### [Your goal]
Transcribe word for word the lines below from the line with "micrograph exhibits staining" through the line with "cancer was stained", ends included.

Available records below:

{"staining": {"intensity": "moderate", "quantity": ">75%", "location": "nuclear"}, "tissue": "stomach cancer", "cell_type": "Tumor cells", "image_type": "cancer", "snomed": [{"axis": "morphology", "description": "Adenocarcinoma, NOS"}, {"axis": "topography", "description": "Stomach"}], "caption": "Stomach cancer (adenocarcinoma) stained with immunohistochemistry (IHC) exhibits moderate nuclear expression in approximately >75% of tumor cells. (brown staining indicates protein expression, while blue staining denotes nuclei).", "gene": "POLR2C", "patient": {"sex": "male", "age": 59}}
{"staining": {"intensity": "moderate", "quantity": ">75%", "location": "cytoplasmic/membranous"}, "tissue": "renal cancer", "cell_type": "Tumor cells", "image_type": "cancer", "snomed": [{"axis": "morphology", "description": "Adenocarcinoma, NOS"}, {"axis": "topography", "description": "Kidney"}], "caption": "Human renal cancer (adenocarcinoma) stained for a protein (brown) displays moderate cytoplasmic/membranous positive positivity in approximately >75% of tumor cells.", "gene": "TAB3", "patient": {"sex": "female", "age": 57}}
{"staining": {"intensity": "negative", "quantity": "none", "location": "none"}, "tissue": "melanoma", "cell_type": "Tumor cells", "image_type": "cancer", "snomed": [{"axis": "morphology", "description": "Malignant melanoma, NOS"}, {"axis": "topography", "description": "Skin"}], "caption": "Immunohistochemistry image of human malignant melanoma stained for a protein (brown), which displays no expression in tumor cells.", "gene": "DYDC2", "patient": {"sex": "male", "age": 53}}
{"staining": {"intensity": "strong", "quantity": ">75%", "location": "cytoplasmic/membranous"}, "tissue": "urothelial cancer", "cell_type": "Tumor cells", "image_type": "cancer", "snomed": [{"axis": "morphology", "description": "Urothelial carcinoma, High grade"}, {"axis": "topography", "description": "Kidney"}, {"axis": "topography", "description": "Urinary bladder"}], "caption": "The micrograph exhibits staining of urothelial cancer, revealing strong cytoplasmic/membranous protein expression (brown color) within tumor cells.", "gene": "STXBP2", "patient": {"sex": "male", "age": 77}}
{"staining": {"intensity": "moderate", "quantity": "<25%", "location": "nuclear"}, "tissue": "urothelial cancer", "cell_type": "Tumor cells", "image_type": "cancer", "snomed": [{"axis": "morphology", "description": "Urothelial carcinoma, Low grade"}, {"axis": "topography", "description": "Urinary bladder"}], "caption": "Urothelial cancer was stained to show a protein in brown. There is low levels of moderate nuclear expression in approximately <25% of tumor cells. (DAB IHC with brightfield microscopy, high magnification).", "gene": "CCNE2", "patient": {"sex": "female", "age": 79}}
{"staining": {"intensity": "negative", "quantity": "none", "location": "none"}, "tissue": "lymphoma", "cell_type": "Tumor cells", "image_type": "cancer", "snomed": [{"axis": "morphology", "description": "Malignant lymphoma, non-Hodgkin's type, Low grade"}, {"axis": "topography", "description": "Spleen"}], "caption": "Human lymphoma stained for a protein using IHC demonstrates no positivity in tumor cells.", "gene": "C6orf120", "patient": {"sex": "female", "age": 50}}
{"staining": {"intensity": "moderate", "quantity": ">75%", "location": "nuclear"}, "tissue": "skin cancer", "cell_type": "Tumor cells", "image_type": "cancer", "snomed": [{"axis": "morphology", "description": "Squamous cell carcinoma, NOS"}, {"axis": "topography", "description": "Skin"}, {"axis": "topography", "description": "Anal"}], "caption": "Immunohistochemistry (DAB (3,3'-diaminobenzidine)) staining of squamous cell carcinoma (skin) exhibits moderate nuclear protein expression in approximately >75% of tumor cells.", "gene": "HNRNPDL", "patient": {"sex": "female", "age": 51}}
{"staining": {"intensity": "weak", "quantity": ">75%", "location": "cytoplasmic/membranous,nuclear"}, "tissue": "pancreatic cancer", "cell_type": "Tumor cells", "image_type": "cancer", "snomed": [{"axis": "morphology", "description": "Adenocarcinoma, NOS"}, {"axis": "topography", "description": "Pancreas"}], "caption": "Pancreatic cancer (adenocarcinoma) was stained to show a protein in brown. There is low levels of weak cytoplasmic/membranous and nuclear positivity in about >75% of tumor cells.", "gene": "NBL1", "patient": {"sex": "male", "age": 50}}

End of Available records.

### [Finished exercise]
{"staining": {"intensity": "strong", "quantity": ">75%", "location": "cytoplasmic/membranous"}, "tissue": "urothelial cancer", "cell_type": "Tumor cells", "image_type": "cancer", "snomed": [{"axis": "morphology", "description": "Urothelial carcinoma, High grade"}, {"axis": "topography", "description": "Kidney"}, {"axis": "topography", "description": "Urinary bladder"}], "caption": "The micrograph exhibits staining of urothelial cancer, revealing strong cytoplasmic/membranous protein expression (brown color) within tumor cells.", "gene": "STXBP2", "patient": {"sex": "male", "age": 77}}
{"staining": {"intensity": "moderate", "quantity": "<25%", "location": "nuclear"}, "tissue": "urothelial cancer", "cell_type": "Tumor cells", "image_type": "cancer", "snomed": [{"axis": "morphology", "description": "Urothelial carcinoma, Low grade"}, {"axis": "topography", "description": "Urinary bladder"}], "caption": "Urothelial cancer was stained to show a protein in brown. There is low levels of moderate nuclear expression in approximately <25% of tumor cells. (DAB IHC with brightfield microscopy, high magnification).", "gene": "CCNE2", "patient": {"sex": "female", "age": 79}}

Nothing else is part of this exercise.